I soci dell’apparentemente superflua Apvs, ossia Veneto Sviluppo e il nuovo entrato Venezia Investimenti, hanno un diritto di prelazione primario sulla cessione delle quote rispettive. Ma se nessuna delle due esercita la prelazione, i soci del livello inferiore, fra i quali Save, hanno un diritto di prelazione secondario e possono esercitarlo aumentando il loro peso nel terminal passeggeri.
Martedì 31 maggio il presidente di Veneto Sviluppo si è presentato in Regione per riferire sull’audace colpo del porto di Venezia. «Rispondo solo alla giunta che in questo caso non mi ha dato indicazioni», ha detto. «Se non vi va bene, sfiduciatemi».
Per adesso, in termini di diritti acquisiti, c’è soltanto l’assegnazione provvisoria che darebbe il controllo delle banchine agli armatori privati. Non è improbabile che le quattro compagnie di navigazione, in caso di difficoltà, decidano di usare il bando vinto come strumento di contenzioso nei confronti della parte pubblica.
Per adesso l’unico ricorso contro la gara assegnata il 30 marzo è stato presentato al Tar dai portabagagli della stazione marittima, la cooperativa che è socia di minoranza di un socio di minoranza, la Finpax.

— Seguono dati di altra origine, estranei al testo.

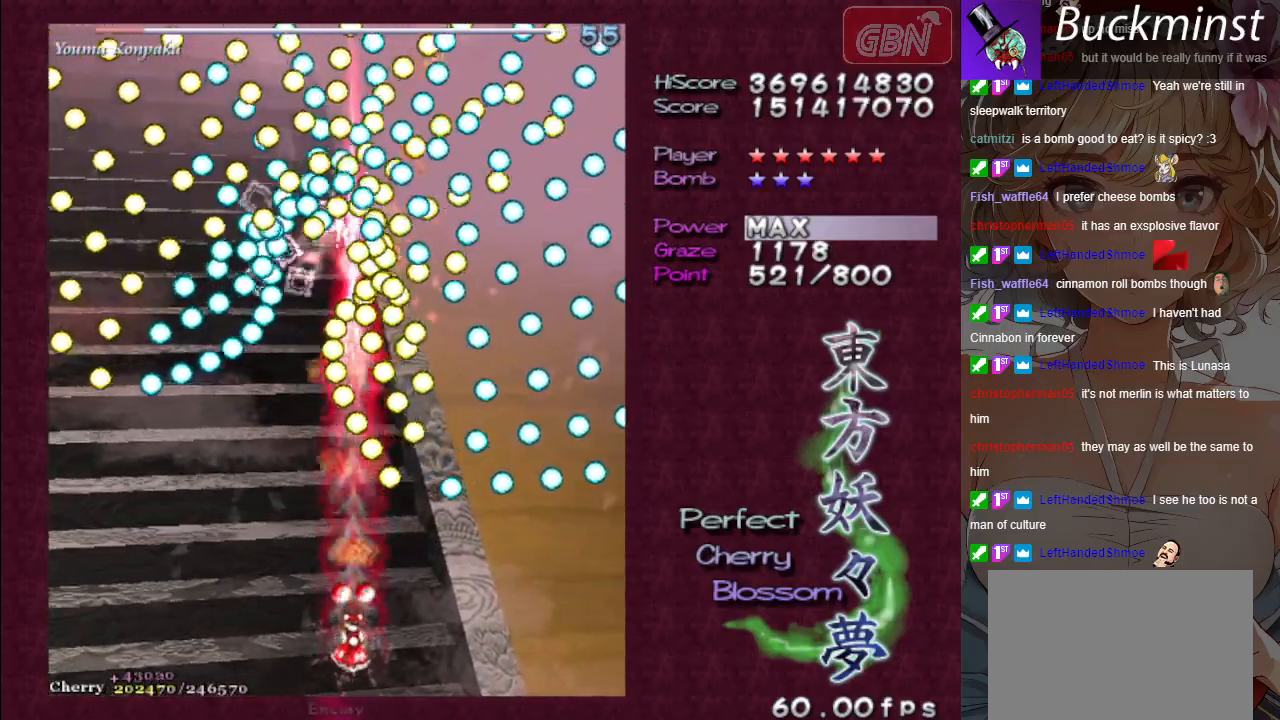
{"buttons": ["A", "X"], "left_stick": "center", "events": []}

Ma i portabagagli veneziani non sembrano avere abbastanza forza per bloccare i colossi del turismo. Né sembra avere avuto effetto lo studio del centro The european house-Ambrosetti dove si afferma che i porti italiani vanno in perdita quando sono gestiti dagli armatori per il semplice motivo che le tariffe vengono abbassate per aumentare gli utili delle compagnie di navigazione. Anche questo è conflitto di interessi e non dovrebbe contare di meno soltanto perché a essere in conflitto sono i privati.